Best Books of 2024
Each year, I keep a "best of" list with the books I've enjoyed and recommend the most. Here's the 2024 list in the order I read them. Lists from previous years are here.
Digital Minimalism: Choosing a Focused Life in a Noisy World
By Cal Newport
Cal Newport offers strategies to make our relationship with digital devices more intentional. Digital Minimalism directly and indirectly inspired changes to my use of technology that I've kept up pretty consistently throughout the year.

24/6: The Power of Unplugging One Day a Week
By Tiffany Shlain
Similar to Digital Minimalism, 24/6 suggests realistic ways to reduce the amount of time we spend with screens and meaningful alternative ways to utilize the time.

You Look Like a Thing and I Love You: How Artificial Intelligence Works and Why It's Making the World a Weirder Place
By Janelle Shane
Through funny metaphors and real-life examples, Janelle Shane explains the inner workings and shortcomings of various technologies under the AI umbrella. No technical background necessary to follow along.

Atlas of AI: Power, Politics, and the Planetary Costs of Artificial Intelligence
By Kate Crawford
Kate Crawford breaks down the politics and power dynamics that go into creating various AI systems, including:
- the environmental and economic impacts of extracting materials (usually from the Global South) to create hardware to run AI-based technology
- the sources data, often from the most vulnerable members of society, used to train AI models
- the underpaid, highly surveilled behind-the-scenes human labor required to label data used to train AI models
- the power and politics of classification that lead to these labels

How You Say It: Why We Judge Others by the Way They Talk--And the Costs of This Hidden Bias
By Katherine D. Kinzler
Katherine Kinzler demonstrates how our brains are hard-wired to categorize people by their accents (more inherently than biases such as race and gender, which we learn through socialization) and the impacts of this hidden bias with no legal protections.

Means of Control: How the Hidden Alliance of Tech and Government is Creating a New American Surveillance State
Byron Tau explores the evolution of national security, data brokerage, and surveillance for profit over the last few decades, leading to the circumvention of the 4th Amendment by distinguishing "seized" data from "purchased" data.
By Byron Tau

Humble Pi: When Math Goes Wrong in the Real World
By Matt Parker
In Humble Pi, Matt Parker uses humor and case studies to show the ways mathematical mistakes lead to real-world consequences.

Unmasking AI: My Mission to Protect What Is Human in a World of Machines
Dr. Joy Buolamwini tells the story of her journey into the world of AI research to illuminate the ways these technologies reinforce societal biases and power structures when left unchecked.
By Dr. Joy Buolamwini

Attack from Within: How Disinformation is Sabotaging America
By Barbara McQuade
Barbara McQuade traces the ways disinformation has been used by past and present authoritarians to alter the perception of reality and seize power.

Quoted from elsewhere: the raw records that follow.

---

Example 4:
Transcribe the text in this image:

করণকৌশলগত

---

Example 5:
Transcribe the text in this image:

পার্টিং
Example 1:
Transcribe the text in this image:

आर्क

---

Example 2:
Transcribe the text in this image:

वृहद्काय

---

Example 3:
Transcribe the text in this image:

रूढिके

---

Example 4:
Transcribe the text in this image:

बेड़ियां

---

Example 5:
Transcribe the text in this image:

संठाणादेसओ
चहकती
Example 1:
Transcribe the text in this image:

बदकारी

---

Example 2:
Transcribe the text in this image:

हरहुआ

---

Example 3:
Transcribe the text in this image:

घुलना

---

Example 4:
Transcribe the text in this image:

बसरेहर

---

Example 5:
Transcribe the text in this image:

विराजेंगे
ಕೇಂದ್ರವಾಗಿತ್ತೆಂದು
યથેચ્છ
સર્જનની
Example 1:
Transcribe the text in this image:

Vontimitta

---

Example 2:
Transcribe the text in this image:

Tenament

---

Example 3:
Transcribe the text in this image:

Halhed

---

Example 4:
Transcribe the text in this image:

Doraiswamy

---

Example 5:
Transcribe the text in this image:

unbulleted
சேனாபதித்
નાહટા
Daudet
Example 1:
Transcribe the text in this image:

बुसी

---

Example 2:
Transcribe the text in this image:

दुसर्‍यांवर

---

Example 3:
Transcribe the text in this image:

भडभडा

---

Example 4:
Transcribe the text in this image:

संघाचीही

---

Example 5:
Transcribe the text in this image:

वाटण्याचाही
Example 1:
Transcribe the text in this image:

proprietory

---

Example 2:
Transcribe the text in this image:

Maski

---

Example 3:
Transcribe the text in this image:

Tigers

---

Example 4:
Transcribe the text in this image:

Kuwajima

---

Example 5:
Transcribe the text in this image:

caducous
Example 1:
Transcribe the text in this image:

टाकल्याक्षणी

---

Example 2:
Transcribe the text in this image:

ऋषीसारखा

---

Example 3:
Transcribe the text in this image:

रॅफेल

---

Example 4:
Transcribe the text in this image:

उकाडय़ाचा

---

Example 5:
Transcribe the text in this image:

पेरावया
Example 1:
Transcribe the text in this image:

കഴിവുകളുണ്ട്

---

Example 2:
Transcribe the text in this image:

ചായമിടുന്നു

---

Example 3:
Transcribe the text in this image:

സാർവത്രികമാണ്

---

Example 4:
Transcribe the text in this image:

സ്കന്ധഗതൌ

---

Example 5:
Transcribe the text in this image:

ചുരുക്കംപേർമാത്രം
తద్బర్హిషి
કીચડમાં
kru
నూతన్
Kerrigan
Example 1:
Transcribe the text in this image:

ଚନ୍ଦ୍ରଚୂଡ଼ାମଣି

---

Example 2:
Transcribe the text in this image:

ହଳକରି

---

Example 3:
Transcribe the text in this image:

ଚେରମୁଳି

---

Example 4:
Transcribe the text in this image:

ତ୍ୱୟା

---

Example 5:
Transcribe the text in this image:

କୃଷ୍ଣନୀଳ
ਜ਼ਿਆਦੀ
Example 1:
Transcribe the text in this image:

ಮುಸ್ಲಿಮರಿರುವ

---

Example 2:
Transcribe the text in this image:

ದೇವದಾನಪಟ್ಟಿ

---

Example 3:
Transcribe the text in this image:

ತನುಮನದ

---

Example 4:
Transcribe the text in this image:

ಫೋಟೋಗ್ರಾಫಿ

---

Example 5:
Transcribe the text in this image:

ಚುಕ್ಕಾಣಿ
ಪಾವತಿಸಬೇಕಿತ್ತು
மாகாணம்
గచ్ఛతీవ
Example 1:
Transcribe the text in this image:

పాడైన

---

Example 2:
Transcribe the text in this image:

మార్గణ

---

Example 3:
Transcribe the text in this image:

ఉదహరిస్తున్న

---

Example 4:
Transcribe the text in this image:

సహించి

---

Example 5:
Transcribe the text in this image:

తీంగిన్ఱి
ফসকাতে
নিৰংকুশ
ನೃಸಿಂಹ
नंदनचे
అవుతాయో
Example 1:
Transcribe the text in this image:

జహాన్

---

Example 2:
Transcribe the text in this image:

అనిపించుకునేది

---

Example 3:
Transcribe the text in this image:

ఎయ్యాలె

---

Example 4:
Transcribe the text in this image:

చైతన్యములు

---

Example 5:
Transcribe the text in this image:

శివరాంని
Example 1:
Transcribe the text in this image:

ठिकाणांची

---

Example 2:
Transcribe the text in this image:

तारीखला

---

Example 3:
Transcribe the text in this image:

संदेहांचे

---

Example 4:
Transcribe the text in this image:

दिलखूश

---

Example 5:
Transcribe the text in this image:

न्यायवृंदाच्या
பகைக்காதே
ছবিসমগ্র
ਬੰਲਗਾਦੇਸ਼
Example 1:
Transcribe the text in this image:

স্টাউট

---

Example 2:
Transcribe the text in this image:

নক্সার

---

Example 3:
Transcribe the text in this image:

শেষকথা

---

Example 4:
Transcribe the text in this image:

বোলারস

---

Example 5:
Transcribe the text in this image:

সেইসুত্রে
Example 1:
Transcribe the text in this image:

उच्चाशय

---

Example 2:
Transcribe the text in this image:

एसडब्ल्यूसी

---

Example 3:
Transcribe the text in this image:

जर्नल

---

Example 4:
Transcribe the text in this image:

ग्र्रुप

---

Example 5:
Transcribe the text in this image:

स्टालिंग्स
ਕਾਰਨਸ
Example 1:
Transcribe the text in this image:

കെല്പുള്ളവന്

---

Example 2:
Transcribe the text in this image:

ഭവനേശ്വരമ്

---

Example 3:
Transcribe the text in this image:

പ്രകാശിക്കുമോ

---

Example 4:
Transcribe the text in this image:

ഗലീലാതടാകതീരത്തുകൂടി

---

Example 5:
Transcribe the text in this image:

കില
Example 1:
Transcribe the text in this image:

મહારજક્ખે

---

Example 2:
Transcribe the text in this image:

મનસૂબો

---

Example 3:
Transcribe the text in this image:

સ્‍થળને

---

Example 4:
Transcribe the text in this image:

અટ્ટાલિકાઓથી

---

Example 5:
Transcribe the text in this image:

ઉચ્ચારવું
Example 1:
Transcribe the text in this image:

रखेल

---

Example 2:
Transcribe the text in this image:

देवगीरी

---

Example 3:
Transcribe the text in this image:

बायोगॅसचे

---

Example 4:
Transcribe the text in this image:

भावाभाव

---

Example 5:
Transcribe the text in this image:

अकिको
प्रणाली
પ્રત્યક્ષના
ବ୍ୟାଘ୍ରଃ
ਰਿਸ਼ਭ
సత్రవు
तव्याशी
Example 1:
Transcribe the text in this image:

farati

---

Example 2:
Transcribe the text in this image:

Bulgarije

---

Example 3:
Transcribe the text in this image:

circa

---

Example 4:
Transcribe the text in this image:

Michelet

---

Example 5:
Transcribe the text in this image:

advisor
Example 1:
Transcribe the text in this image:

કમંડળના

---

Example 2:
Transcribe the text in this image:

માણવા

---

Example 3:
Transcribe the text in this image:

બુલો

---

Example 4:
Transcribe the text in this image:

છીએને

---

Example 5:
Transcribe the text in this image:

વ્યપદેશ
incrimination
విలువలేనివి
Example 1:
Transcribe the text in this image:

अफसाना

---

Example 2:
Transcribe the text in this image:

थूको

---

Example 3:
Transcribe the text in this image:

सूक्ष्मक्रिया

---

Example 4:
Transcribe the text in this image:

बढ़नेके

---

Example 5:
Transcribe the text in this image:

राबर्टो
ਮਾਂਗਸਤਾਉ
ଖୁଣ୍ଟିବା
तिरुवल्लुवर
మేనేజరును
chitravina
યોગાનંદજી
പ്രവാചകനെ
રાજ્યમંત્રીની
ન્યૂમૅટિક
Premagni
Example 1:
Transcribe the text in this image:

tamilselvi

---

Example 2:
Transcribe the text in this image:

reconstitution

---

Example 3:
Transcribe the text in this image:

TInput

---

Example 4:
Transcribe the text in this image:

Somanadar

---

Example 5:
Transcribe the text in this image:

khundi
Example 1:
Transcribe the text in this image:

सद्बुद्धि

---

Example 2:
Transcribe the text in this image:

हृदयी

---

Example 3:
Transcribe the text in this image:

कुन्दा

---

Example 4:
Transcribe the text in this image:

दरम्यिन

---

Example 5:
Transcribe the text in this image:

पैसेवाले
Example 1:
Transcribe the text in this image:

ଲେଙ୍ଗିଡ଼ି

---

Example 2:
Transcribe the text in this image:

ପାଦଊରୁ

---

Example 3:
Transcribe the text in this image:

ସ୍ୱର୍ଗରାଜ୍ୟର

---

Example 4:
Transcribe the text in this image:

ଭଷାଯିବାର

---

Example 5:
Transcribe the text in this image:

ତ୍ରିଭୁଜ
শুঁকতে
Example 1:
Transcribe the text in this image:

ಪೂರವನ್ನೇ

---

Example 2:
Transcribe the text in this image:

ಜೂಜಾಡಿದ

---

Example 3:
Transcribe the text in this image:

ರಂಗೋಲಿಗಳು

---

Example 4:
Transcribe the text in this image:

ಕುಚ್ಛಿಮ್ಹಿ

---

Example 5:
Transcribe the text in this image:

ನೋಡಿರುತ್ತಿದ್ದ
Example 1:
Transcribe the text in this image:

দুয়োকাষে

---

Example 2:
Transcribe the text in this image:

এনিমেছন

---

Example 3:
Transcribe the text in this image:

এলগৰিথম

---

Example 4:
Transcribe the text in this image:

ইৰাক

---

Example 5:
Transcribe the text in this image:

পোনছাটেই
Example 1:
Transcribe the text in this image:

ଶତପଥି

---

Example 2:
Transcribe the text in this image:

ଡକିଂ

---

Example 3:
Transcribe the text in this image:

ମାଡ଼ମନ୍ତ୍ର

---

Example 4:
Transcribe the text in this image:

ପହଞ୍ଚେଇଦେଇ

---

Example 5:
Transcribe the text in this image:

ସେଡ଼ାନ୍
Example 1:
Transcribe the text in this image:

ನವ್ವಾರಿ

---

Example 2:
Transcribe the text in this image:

Thinking in Bets: Making Smarter Decisions When You Don't Have All the Facts
By Annie Duke
Thinking in Bets frames decision-making as an exercise in probabilities. We can never be 100% certain of a given outcome, so sometimes the best decisions lead to bad results and vice-versa. Rather than reveling in the clarity of hindsight, we must embrace uncertainty and make the best decisions we can with the information available to us at the time.

AI Snake Oil: What Artificial Intelligence Can Do, What It Can't, and How to Tell the Difference
By Sayash Kapoor and Arvind Narayanan
This is my new favorite AI book. Sayash Kapoor and Arvind Narayanan break down the realities and limitations of various AI technologies to help readers cut through the hype and understand what is actually possible. No technical background is necessary to follow this book.

Your Face Belongs to Us: A Secretive Startup's Quest to End Privacy As We Know It
By Kashmir Hill
Kashmir Hill documents the creation and rise of Clearview AI, a secretive company that provides facial recognition to search for faces against its database of over 30 billion images scraped from the internet.

Border Hacker: A Tale of Treachery, Trafficking, and Two Friends on the Run
By Levi Vonk and Axel Kirschner
Anthropologist Levi Vonk joins migrants in caravans and shelters on the dangerous journey from Guatemala to Mexico to the United States. Along the way, Levi befriends Axel Kirschner, who was born in Guatemala, brought to the U.S. as a young child by his mother, and eventually deported back to Guatemala after a minor traffic incident where he is not at fault. After arriving in Guatemala, he discovers his birth records have been destroyed and no country has a record of his existence. He and Levi attempt to navigate the hostile immigration system to reunite Axel with his wife and young children.